* [TEXTO ELEGIDO]:
Hollywood sale a reclutar
Basada en el popular juego de mesa luego llevado a las consolas de videogames, Batalla naval se centra en la historia del joven teniente de marina Alex Hopper (Taylor Kitsch), quien está a punto de comprometerse con la hija de un almirante (Liam Nesson). Por supuesto, con las cosas así planteadas lo que sucede es que el galán de marras comete un error tras otro y su posible suegro no hace otra cosa que odiarlo.
Rihanna, en plena batalla anti extraterrestre
Rihanna, en plena batalla anti extraterrestre
En este marco, y durante un ejercicio de práctica en el medio del Pacífico, la marina descubre nada menos que naves extraterrestres plantadas en pleno océano. ¿Qué buscan los alienígenas? Importa poco o al menos se corre de foco rápidamente, porque la realidad es que, otra vez, el centro de todo es que las cosas suceden en el escenario excluyente de los Estados Unidos, capital del mundo en la que la batalla de cinco contra cinco se plantea a todo o nada.

* [BLOQUE DE DATOS]:
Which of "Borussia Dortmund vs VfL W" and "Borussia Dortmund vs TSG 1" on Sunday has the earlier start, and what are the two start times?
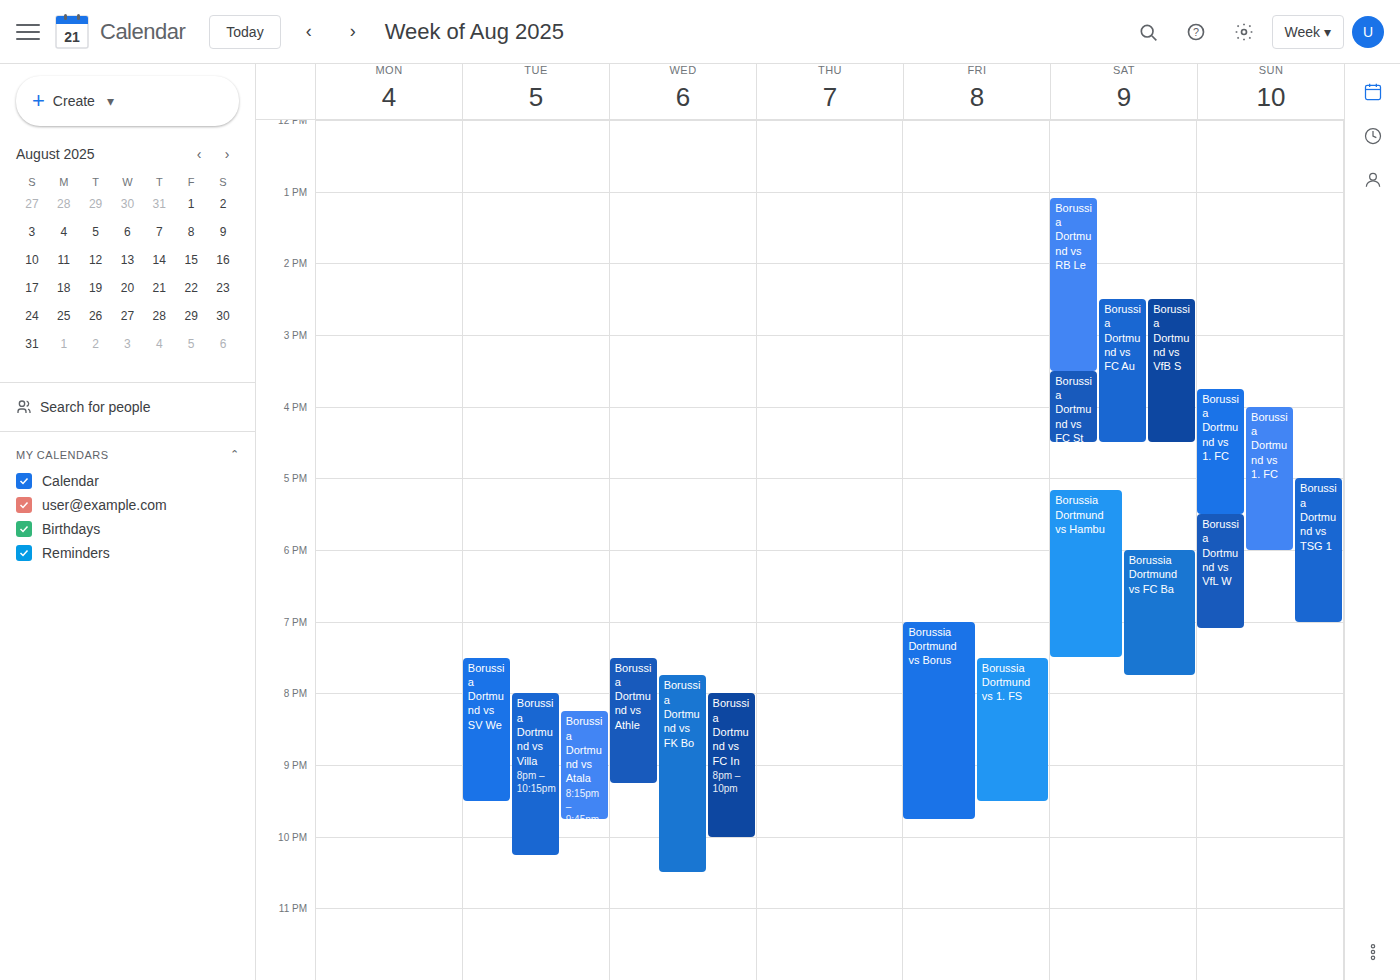
"Borussia Dortmund vs TSG 1" 17:00; "Borussia Dortmund vs VfL W" 17:30.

* [EJERCICIOS Y TAREAS]:
1. En el texto sobre Batalla naval, ¿qué descubre la marina durante el ejercicio de práctica en el Pacífico?
2. Copia tal cual, del texto sobre Batalla naval, el tramo que empieza con las palabras "Hollywood sale a" y termina con "cosa que odiarlo.".
El listado no hace falta para nada de lo que sigue.

* [RESPUESTAS]:
1. Naves extraterrestres plantadas en pleno océano.

2.
Hollywood sale a reclutar
Basada en el popular juego de mesa luego llevado a las consolas de videogames, Batalla naval se centra en la historia del joven teniente de marina Alex Hopper (Taylor Kitsch), quien está a punto de comprometerse con la hija de un almirante (Liam Nesson). Por supuesto, con las cosas así planteadas lo que sucede es que el galán de marras comete un error tras otro y su posible suegro no hace otra cosa que odiarlo.